## What is being asked:
Exclude all pictures, then write out exactly the lines below from the first one through the line with "Lourdes, la Messe d’envoi du Pèlerinage".

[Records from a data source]
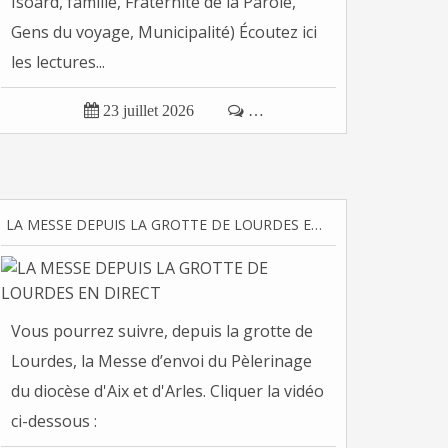
Isoard, famille, Fraternité de la Parole,
Gens du voyage, Municipalité) Écoutez ici
les lectures...

23 juillet 2026

…
LA MESSE DEPUIS LA GROTTE DE LOURDES EN DIRECT
Vous pourrez suivre, depuis la grotte de
Lourdes, la Messe d’envoi du Pèlerinage
du diocèse d'Aix et d'Arles. Cliquer la vidéo
ci-dessous :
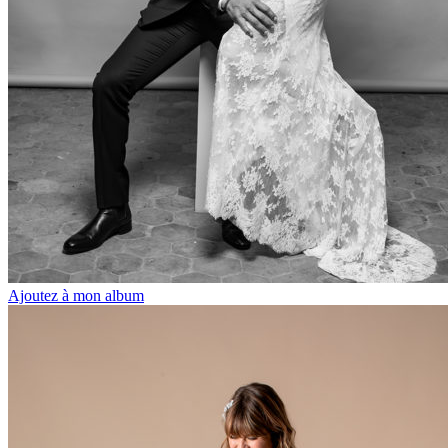
Ajoutez à mon album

## Output:
Isoard, famille, Fraternité de la Parole,
Gens du voyage, Municipalité) Écoutez ici
les lectures...

23 juillet 2026

…
LA MESSE DEPUIS LA GROTTE DE LOURDES EN DIRECT
Vous pourrez suivre, depuis la grotte de
Lourdes, la Messe d’envoi du Pèlerinage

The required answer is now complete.